One important problem with the show is the glamorization of questionable plot lines. Whether that be an idealization of Maddy’s toxic femininity, Nate’s toxic masculinity, Kat’s questionable online choices, or Rue’s drug addiction, the show does little to deter its young audience from participating in the behaviors they witness. After all, what 14-year-old watching a group of attractive and cool 20-somethings isn’t going to take inspiration? And while plenty of shows arguably glamorize questionable life choices, Euphoria is unique in that it targets a much younger audience, both in its high school setting and its pop culture riddled cast.

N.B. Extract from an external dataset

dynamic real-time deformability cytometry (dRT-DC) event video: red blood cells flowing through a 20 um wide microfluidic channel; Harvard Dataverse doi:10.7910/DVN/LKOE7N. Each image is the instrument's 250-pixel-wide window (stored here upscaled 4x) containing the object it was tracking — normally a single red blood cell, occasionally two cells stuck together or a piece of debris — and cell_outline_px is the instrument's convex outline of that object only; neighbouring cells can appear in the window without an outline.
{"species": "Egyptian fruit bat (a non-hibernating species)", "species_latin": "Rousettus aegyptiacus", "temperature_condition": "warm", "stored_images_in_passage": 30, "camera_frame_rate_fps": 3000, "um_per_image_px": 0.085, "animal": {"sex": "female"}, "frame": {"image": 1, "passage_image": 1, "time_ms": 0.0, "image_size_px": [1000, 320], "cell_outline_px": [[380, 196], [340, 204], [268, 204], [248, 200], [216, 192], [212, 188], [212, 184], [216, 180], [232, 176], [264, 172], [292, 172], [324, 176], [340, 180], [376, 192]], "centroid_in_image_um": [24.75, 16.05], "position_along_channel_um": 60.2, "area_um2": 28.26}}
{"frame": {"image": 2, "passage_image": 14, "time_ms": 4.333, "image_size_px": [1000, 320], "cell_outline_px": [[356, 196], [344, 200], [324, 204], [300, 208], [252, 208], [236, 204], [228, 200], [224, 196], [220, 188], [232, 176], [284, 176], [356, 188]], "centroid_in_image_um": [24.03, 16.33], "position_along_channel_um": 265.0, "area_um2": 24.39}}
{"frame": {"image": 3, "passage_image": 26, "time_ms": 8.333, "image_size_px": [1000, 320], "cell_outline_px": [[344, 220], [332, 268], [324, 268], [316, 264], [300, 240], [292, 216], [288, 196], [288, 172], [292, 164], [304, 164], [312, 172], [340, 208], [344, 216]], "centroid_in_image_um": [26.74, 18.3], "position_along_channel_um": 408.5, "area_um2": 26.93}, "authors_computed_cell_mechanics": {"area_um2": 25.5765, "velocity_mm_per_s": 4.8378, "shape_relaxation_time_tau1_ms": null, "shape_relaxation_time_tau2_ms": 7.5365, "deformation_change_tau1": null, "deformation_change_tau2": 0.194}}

Another pertinent topic is the overall use of nudity in the show. Given the high school premise, one would assume there would be a relatively normal amount of on-screen nudity. Euphoria, however, manages to take it to the next level, filming equally male and female nudity, but to an almost excessive degree. Again, in catering to a younger audience, the show arguably introduces nudity far more brazenly than other shows.
With that being said, the fact that the show chooses to depict and address such serious and interpersonal issues allows a younger generation to have an outlet for speaking out about their own experiences. If anything, aside from the glamorization, Euphoria serves as a relatable piece of media that can help destigmatize so many currently taboo topics. In its blatant stray from the binary of "acceptable" and "unacceptable" television, Euphoria makes strides to revolutionize a generation, all the while bringing them closer together over the enjoyable experience of gathering around to watch a show.
So as Sunday evening rolls around, and you curl up to watch the fifth episode of Euphoria, remember that it’s just a show, but it has the power to be something so much more.